Rush Limbaugh has said that a schoolbus beating reflects the rule of race in “Obama’s America.” This is despicable. Limbaugh is manufacturing hate, and unless leaders on the right denounce him, his hateful product will go out to the world bearing the conservative brand. We are only one year into the Obama presidency. How far will Limbaugh go before its end?
Advertising is an industry without conscience or compunction, so it is ironic that advertisers are always among the first called on to boycott whatever some interest group finds offensive. Even if profit is the only principle, they should understand that racism does not sell in America today. Or maybe the Limbaughs of the world are right.
One of the things that commentators have failed to note about the video that started this obscene fracas was the supporting role played by that Zelig of American racial strife: the bus.

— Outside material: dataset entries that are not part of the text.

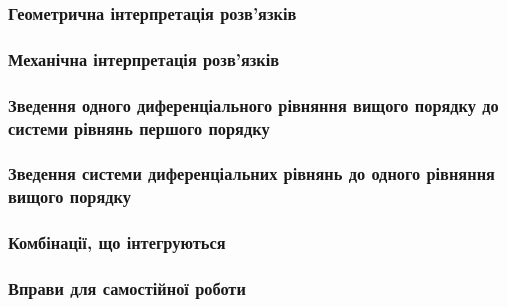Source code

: \documentclass[a4paper, 12pt]{article}
\theoremstyle{definition}
\numberwithin{equation}{section}%
\numberwithin{equation}{subsection}
\begin{document}


\subsubsection{Геометрична інтерпретація розв’язків}



\subsubsection{Механічна інтерпретація розв’язків}



\subsubsection{Зведення одного диференціального рівняння вищого порядку до системи рівнянь першого порядку}



\subsubsection{Зведення системи диференціальних рівнянь до одного рівняння вищого порядку}



\subsubsection{Комбінації, що інтегруються}



\subsubsection{Вправи для самостійної роботи}



\newpage

\nocite{*}




\end{document}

A lot of people hate buses. They have none of the privacy of cars and, under most circumstances, none of the speed of trains. America’s love affair for cars is very nearly matched by its hatred for the bus.
With the bus boycotts and Rosa Parks’s heroic stand, buses became footholds for blacks reaching for some small measure of equality. But with those gains came white resentment and, in time, broad distaste for the bus. Buses became notorious once again with forced busing. The policy was wildly unpopular among both blacks and whites and the bus unfortunately became a symbol of ham-fisted government control.
The appearance of the bus in this latest video might seem to be neither here nor there. But in many cities, buses remain one of the few places where people of different races regularly interact, and, I would venture, are still experienced by some whites as places of maximal racial threat. That said, I have no idea how much the presence of buses in this video heightened the sense of racial confrontation.
This year was supposed to be the advent of Obama’s post-racial America. But buses, even as they run empty, remain loaded with ominous racial significance. Considering the honorable part they once played in our history and their promise for helping us in the future, that’s a shame.